EXERCISE GOAL>
Leave out the pictures, and write out exactly the lines from the beginning of the material to the line holding "ální zadní kolo", that line included, and nothing else.

--- START ---

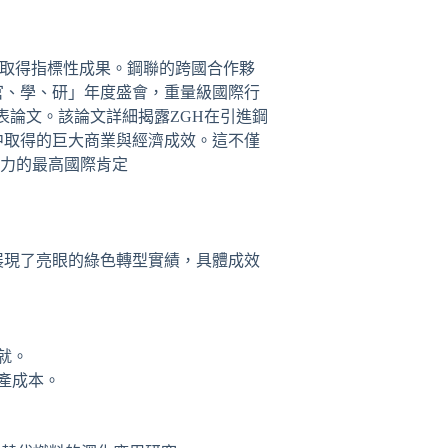
取得指標性成果。鋼聯的跨國合作夥
產、官、學、研」年度盛會，重量級國際行
表論文。該論文詳細揭露ZGH在引進鋼
ns）製程中取得的巨大商業與經濟成效。這不僅
實力的最高國際肯定
轉中展現了亮眼的綠色轉型實績，具體成效
成就。
生產成本。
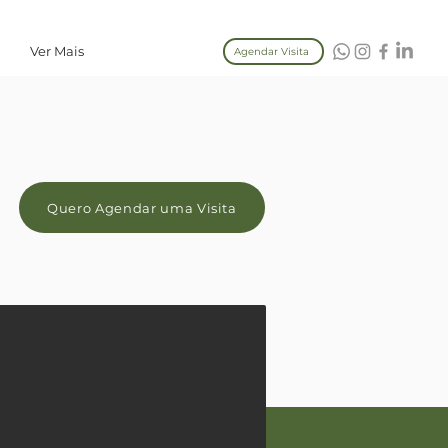
Ver Mais
Agendar Visita
Quero Agendar uma Visita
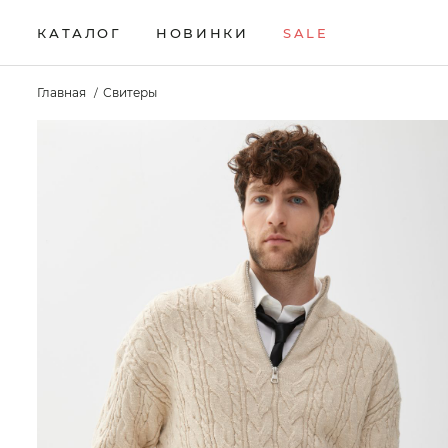
КАТАЛОГ
НОВИНКИ
SALE
НОВИНКИ
Брюки
Жилеты
Свитеры
Главная
Свитеры
Верхняя одежда
Кардиганы
Толстовки
SALE
Водолазки
Комплекты
Футболки
КАТАЛОГ
Джемперы
Лонгсливы
Шорты
Брюки
Джинсы
Поло
Аксессуары
Верхняя одежда
Джоггеры
Рубашки
Водолазки
Джемперы
Джинсы
Джоггеры
Жилеты
Кардиганы
Комплекты
Лонгсливы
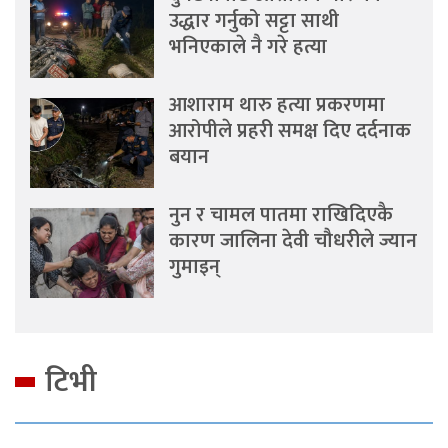
उद्धार गर्नुको सट्टा साथी
भनिएकाले नै गरे हत्या
आशाराम थारु हत्या प्रकरणमा
आरोपीले प्रहरी समक्ष दिए दर्दनाक
बयान
नुन र चामल पातमा राखिदिएकै
कारण जालिना देवी चौधरीले ज्यान
गुमाइन्
टिभी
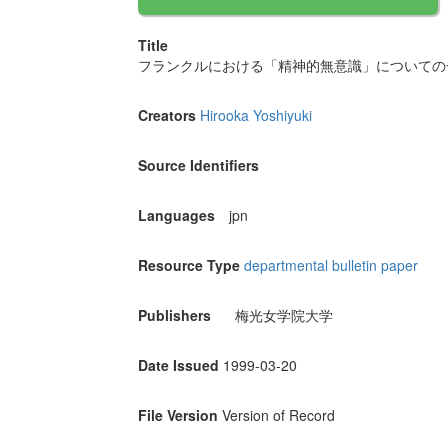
Title
フランクルにおける「精神的無意識」についての一
Creators
Hirooka Yoshiyuki
Source Identifiers
Languages
jpn
Resource Type
departmental bulletin paper
Publishers
梅光女学院大学
Date Issued
1999-03-20
File Version
Version of Record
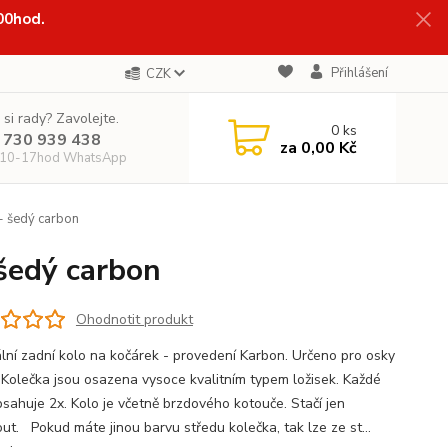
:00hod.
Přihlášení
CZK
 si rady? Zavolejte.
0
ks
 730 939 438
za
0,00 Kč
 10-17hod WhatsApp
- šedý carbon
šedý carbon
Ohodnotit produkt
ální zadní kolo na kočárek - provedení Karbon. Určeno pro osky
Kolečka jsou osazena vysoce kvalitním typem ložisek. Každé
bsahuje 2x. Kolo je včetně brzdového kotouče. Stačí jen
ut. Pokud máte jinou barvu středu kolečka, tak lze ze st...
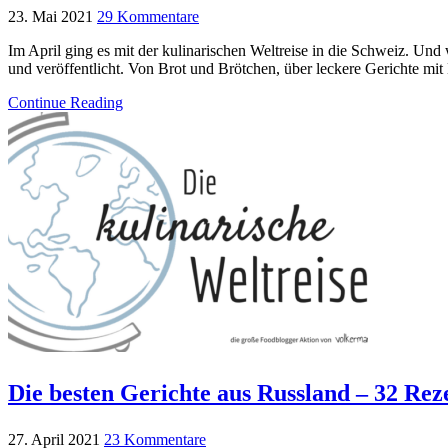
23. Mai 2021
29 Kommentare
Im April ging es mit der kulinarischen Weltreise in die Schweiz. Un
und veröffentlicht. Von Brot und Brötchen, über leckere Gerichte mit 
Continue Reading
Die besten Gerichte aus Russland – 32 Rez
27. April 2021
23 Kommentare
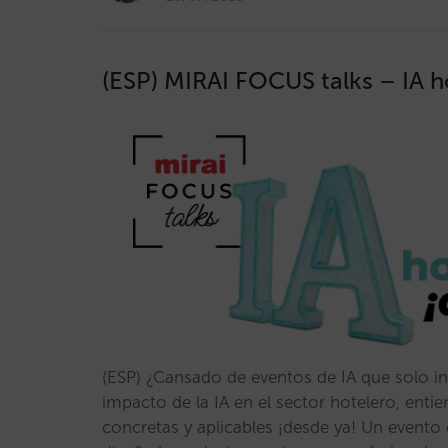
(ESP) MIRAI FOCUS talks – IA ho
(ESP) ¿Cansado de eventos de IA que solo in
impacto de la IA en el sector hotelero, entie
concretas y aplicables ¡desde ya! Un evento c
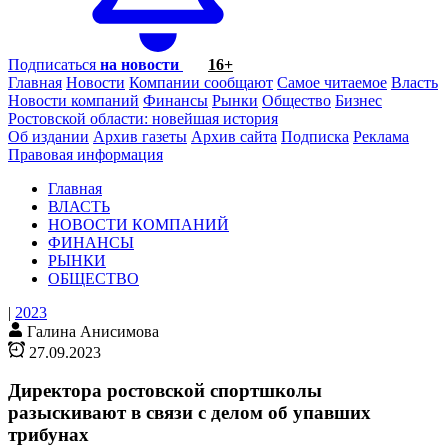
Подписаться
на новости
16+
Главная
Новости
Компании сообщают
Самое читаемое
Власть
Новости компаний
Финансы
Рынки
Общество
Бизнес
Ростовской области: новейшая история
Об издании
Архив газеты
Архив сайта
Подписка
Реклама
Правовая информация
Главная
ВЛАСТЬ
НОВОСТИ КОМПАНИЙ
ФИНАНСЫ
РЫНКИ
ОБЩЕСТВО
|
2023
Галина Анисимова
27.09.2023
Директора ростовской спортшколы
разыскивают в связи с делом об упавших
трибунах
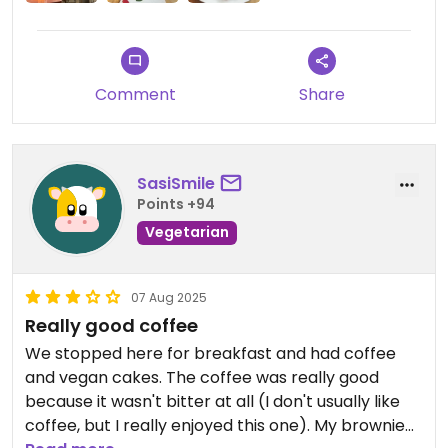
Comment
Share
SasiSmile
Points +94
Vegetarian
07 Aug 2025
Really good coffee
We stopped here for breakfast and had coffee
and vegan cakes. The coffee was really good
because it wasn't bitter at all (I don't usually like
coffee, but I really enjoyed this one). My brownie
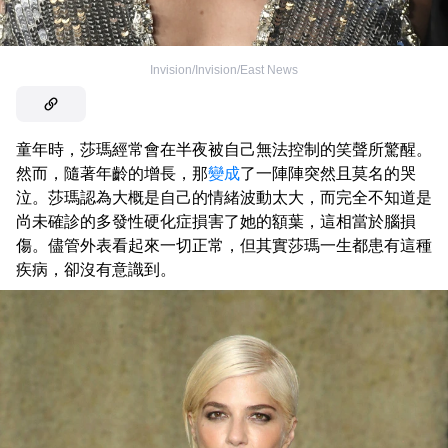
Invision/Invision/East News
童年時，莎瑪經常會在半夜被自己無法控制的笑聲所驚醒。
然而，隨著年齡的增長，那
變成
了一陣陣突然且莫名的哭
泣。莎瑪認為大概是自己的情緒波動太大，而完全不知道是
尚未確診的多發性硬化症損害了她的額葉，這相當於腦損
傷。儘管外表看起來一切正常，但其實莎瑪一生都患有這種
疾病，卻沒有意識到。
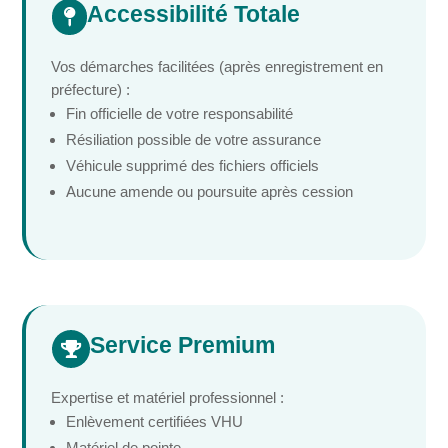
Accessibilité Totale

Vos démarches facilitées (après enregistrement en
préfecture) :
Fin officielle de votre responsabilité
Résiliation possible de votre assurance
Véhicule supprimé des fichiers officiels
Aucune amende ou poursuite après cession
Service Premium

Expertise et matériel professionnel :
Enlèvement certifiées VHU
Matériel de pointe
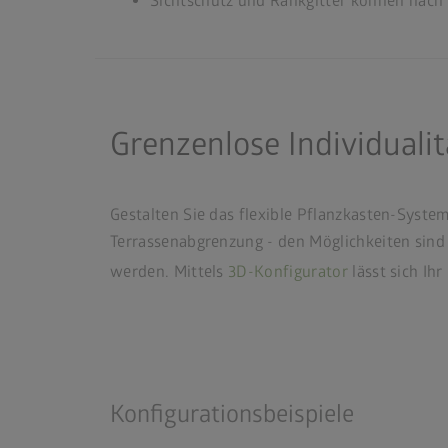
Sichtschutz und Rankgitter können nach 
Grenzenlose Individualit
Gestalten Sie das flexible Pflanzkasten-Syste
Terrassenabgrenzung - den Möglichkeiten sind
werden. Mittels
3D-Konfigurator
lässt sich Ih
Konfigurationsbeispiele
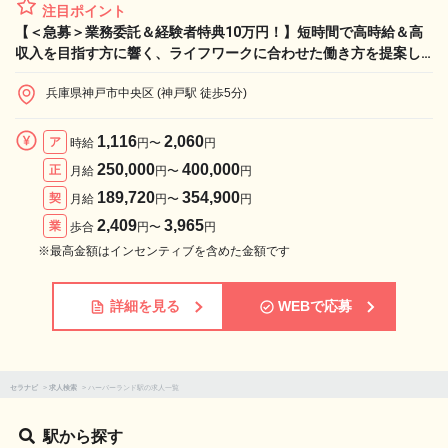
注目ポイント
【＜急募＞業務委託＆経験者特典10万円！】短時間で高時給＆高
収入を目指す方に響く、ライフワークに合わせた働き方を提案し
ます！
兵庫県神戸市中央区 (神戸駅 徒歩5分)
1,116
2,060
ア
時給
円〜
円
250,000
400,000
正
月給
円〜
円
189,720
354,900
契
月給
円〜
円
2,409
3,965
業
歩合
円〜
円
※最高金額はインセンティブを含めた金額です
詳細を見る
WEBで応募
セラナビ
>
求人検索
>
ハーバーランド駅の求人一覧
駅から探す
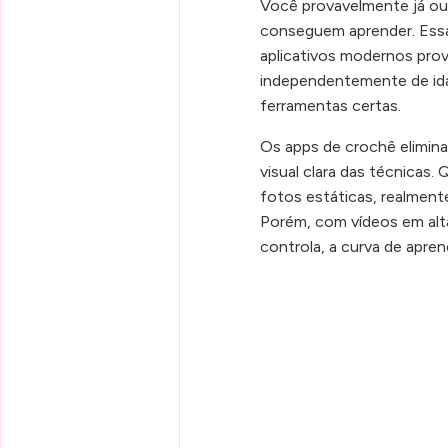
Você provavelmente já ouv
conseguem aprender. Essa
aplicativos modernos prov
independentemente de ida
ferramentas certas.
Os apps de crochê eliminam
visual clara das técnicas
fotos estáticas, realmen
Porém, com vídeos em alta
controla, a curva de apren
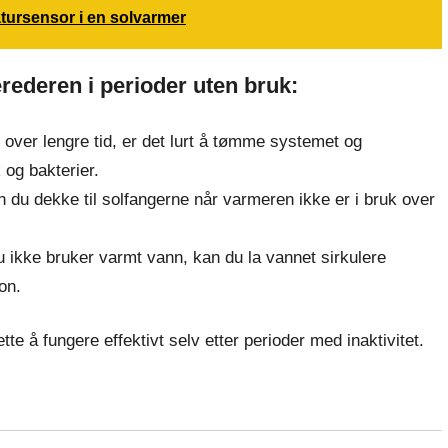
atursensor i en solvarmer
rederen i perioder uten bruk:
 over lengre tid, er det lurt å tømme systemet og
 og bakterier.
 du dekke til solfangerne når varmeren ikke er i bruk over
ikke bruker varmt vann, kan du la vannet sirkulere
on.
tte å fungere effektivt selv etter perioder med inaktivitet.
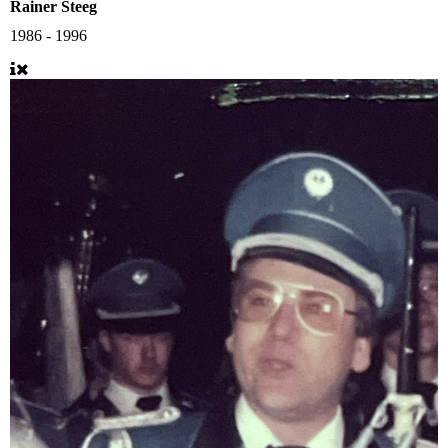
Rainer Steeg
1986 - 1996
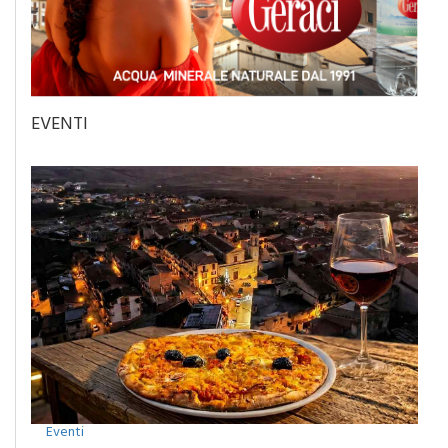
EVENTI
Eventi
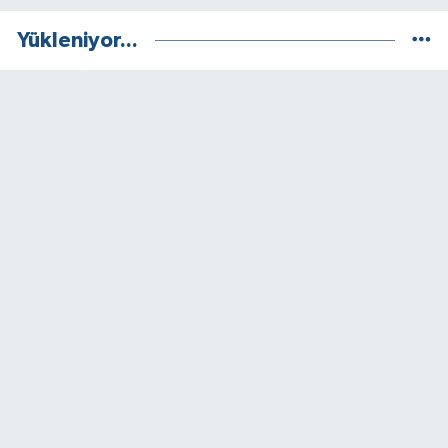
Yükleniyor...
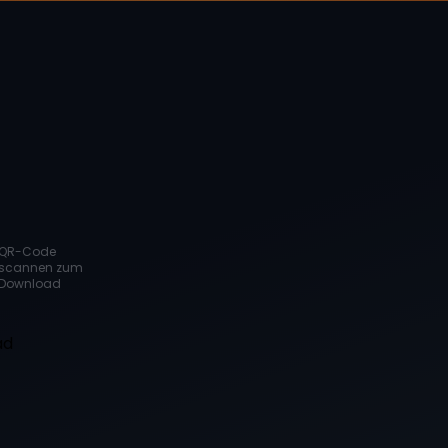
QR-Code
scannen zum
Download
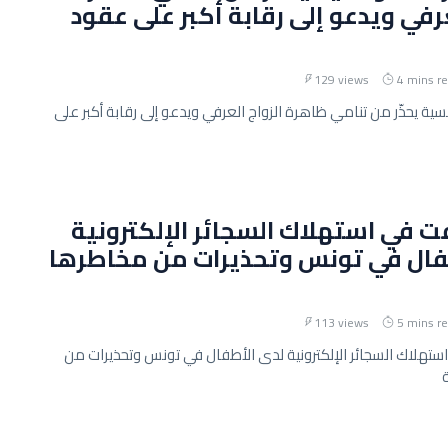
عرفي ويدعو إلى رقابة أكبر على عقود
129 views
4 mins r
ونسية يحذّر من تنامي ظاهرة الزواج العرفي ويدعو إلى رقابة أكبر على
فت في استهلاك السجائر الإلكترونية
فال في تونس وتحذيرات من مخاطرها
113 views
5 mins r
استهلاك السجائر الإلكترونية لدى الأطفال في تونس وتحذيرات من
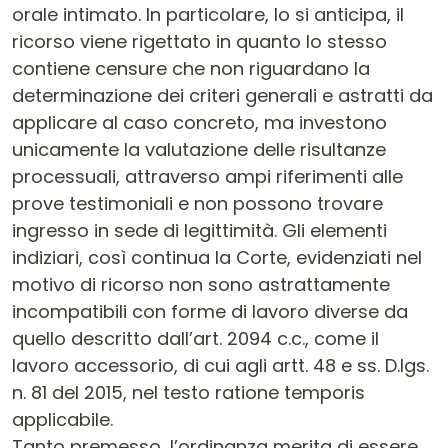
orale intimato. In particolare, lo si anticipa, il
ricorso viene rigettato in quanto lo stesso
contiene censure che non riguardano la
determinazione dei criteri generali e astratti da
applicare al caso concreto, ma investono
unicamente la valutazione delle risultanze
processuali, attraverso ampi riferimenti alle
prove testimoniali e non possono trovare
ingresso in sede di legittimità. Gli elementi
indiziari, così continua la Corte, evidenziati nel
motivo di ricorso non sono astrattamente
incompatibili con forme di lavoro diverse da
quello descritto dall’art. 2094 c.c., come il
lavoro accessorio, di cui agli artt. 48 e ss. D.lgs.
n. 81 del 2015, nel testo ratione temporis
applicabile.
Tanto premesso, l’ordinanza merita di essere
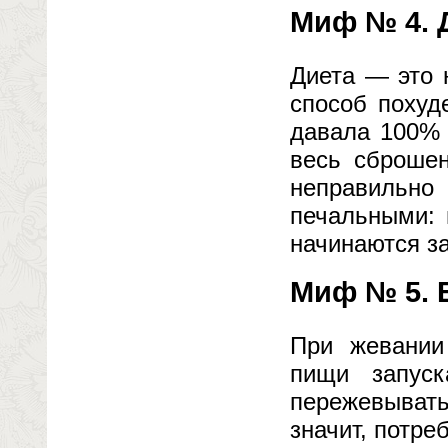
Миф № 4. 
Диета — это 
способ похуд
давала 100% 
весь сброшен
неправильн
печальными: 
начинаются за
Миф № 5. 
При жевании
пищи запуск
пережевывать
значит, потр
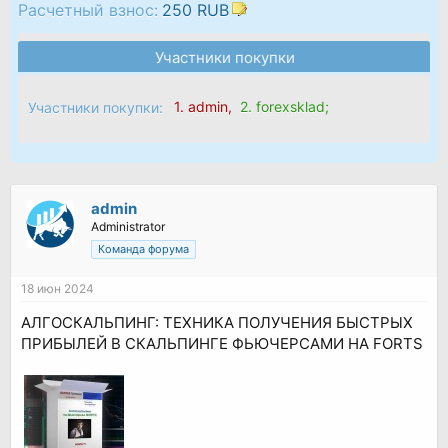
Расчетный взнос:
250 RUB
Участники покупки
1.
admin
,
2.
forexsklad
;
Участники покупки:
admin
Administrator
Команда форума
18 июн 2024
АЛГОСКАЛЬПИНГ: ТЕХНИКА ПОЛУЧЕНИЯ БЫСТРЫХ
ПРИБЫЛЕЙ В СКАЛЬПИНГЕ ФЬЮЧЕРСАМИ НА FORTS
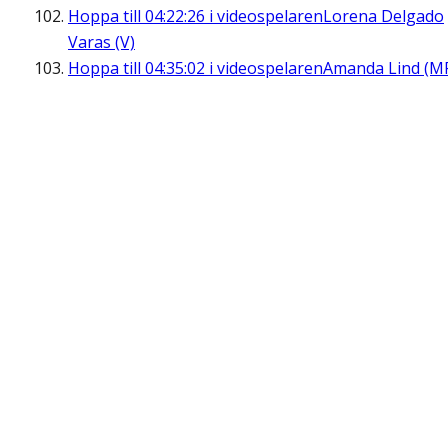
Hoppa till
04:22:26
i videospelaren
Lorena Delgado
Varas (V)
Hoppa till
04:35:02
i videospelaren
Amanda Lind (M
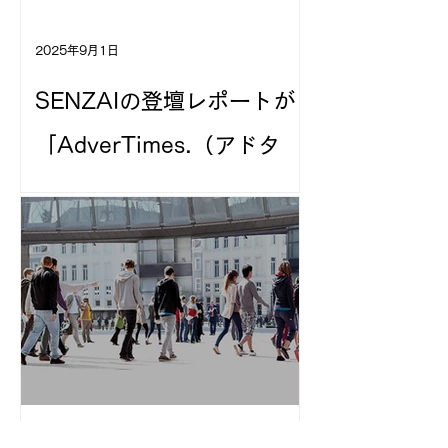
2025年9月1日
SENZAIの登壇レポートが
「AdverTimes.（アドタ
イ）」に掲載されました
【IPビジネスカンファレン
ス2025】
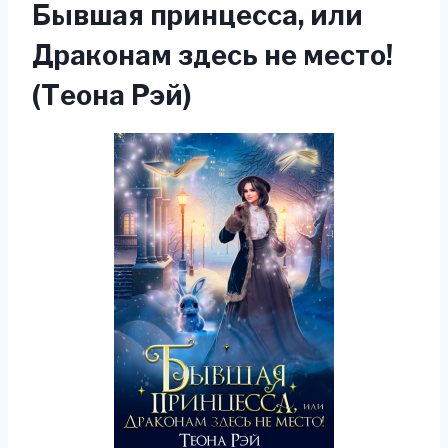
Бывшая принцесса, или
Драконам здесь не место!
(Теона Рэй)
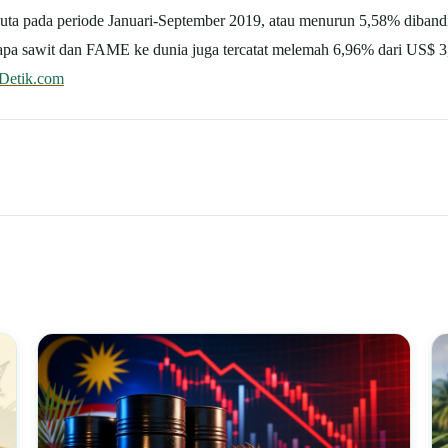
uta pada periode Januari-September 2019, atau menurun 5,58% diband
lapa sawit dan FAME ke dunia juga tercatat melemah 6,96% dari US$ 3
Detik.com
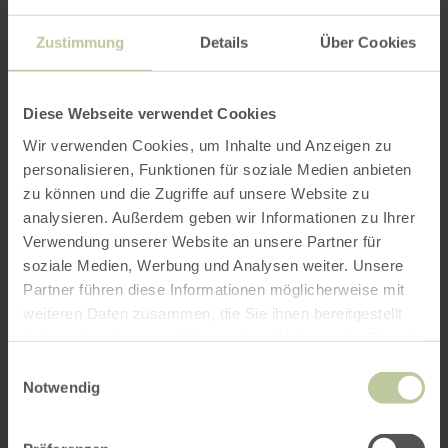
Zustimmung
Details
Über Cookies
Diese Webseite verwendet Cookies
Steakhaus Büffel
Wir verwenden Cookies, um Inhalte und Anzeigen zu
en
savoir
personalisieren, Funktionen für soziale Medien anbieten
Heimbach
plus
zu können und die Zugriffe auf unsere Website zu
sur
fermé aujourd'hui
:
Steaks - Bar - Burgers
analysieren. Außerdem geben wir Informationen zu Ihrer
Steakhaus
Verwendung unserer Website an unsere Partner für
Büffel
soziale Medien, Werbung und Analysen weiter. Unsere
Partner führen diese Informationen möglicherweise mit
weiteren Daten zusammen, die Sie ihnen bereitgestellt
haben oder die sie im Rahmen Ihrer Nutzung der Dienste
gesammelt haben.
Einwilligungsauswahl
Notwendig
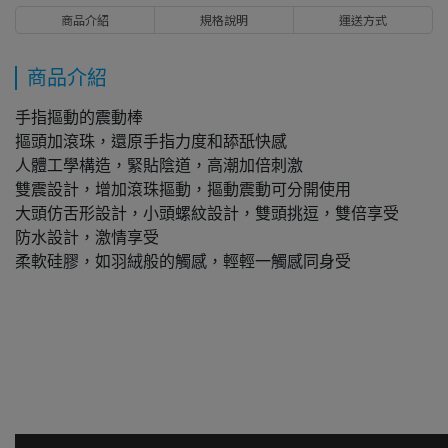
商品介紹
規格說明
運送方式
商品介紹
手指摳動的震動棒
摳頭加滾珠，還原手指力度和舔舐快感
人體工學構造，緊貼陰道，高潮加倍刺激
雙震設計，增加滾珠摳動，摳動震動可分開使用
大頭仿舌形設計，小頭螺紋設計，雙頭挑逗，雙倍享受
防水設計，激情享受
柔軟硅膠，如羽絨般的觸感，輕輕一觸感同身受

--- END ---

EXERCISE SOLUTION>
取得指標性成果。鋼聯的跨國合作夥
產、官、學、研」年度盛會，重量級國際行
表論文。該論文詳細揭露ZGH在引進鋼
ns）製程中取得的巨大商業與經濟成效。這不僅
實力的最高國際肯定
轉中展現了亮眼的綠色轉型實績，具體成效
成就。
生產成本。
Ver Mais
Agendar Visita
Quero Agendar uma Visita
КАТАЛОГ
НОВИНКИ
SALE
НОВИНКИ
Брюки
Жилеты
Свитеры
Главная
Свитеры
Верхняя одежда
Кардиганы
Толстовки
SALE
Водолазки
Комплекты
Футболки
КАТАЛОГ
Джемперы
Лонгсливы
Шорты
Брюки
Джинсы
Поло
Аксессуары
Верхняя одежда
Джоггеры
Рубашки
Водолазки
Джемперы
Джинсы
Джоггеры
Жилеты
Кардиганы
Комплекты
Лонгсливы
उद्धार गर्नुको सट्टा साथी
भनिएकाले नै गरे हत्या
आशाराम थारु हत्या प्रकरणमा
आरोपीले प्रहरी समक्ष दिए दर्दनाक
बयान
नुन र चामल पातमा राखिदिएकै
कारण जालिना देवी चौधरीले ज्यान
गुमाइन्
टिभी
Title
フランクルにおける「精神的無意識」についての一
Creators
Hirooka Yoshiyuki
Source Identifiers
Languages
jpn
Resource Type
departmental bulletin paper
Publishers
梅光女学院大学
Date Issued
1999-03-20
File Version
Version of Record
:00hod.
Přihlášení
CZK
 si rady? Zavolejte.
0
ks
 730 939 438
za
0,00 Kč
 10-17hod WhatsApp
- šedý carbon
šedý carbon
Ohodnotit produkt
ální zadní kolo na kočárek - provedení Karbon. Určeno pro osky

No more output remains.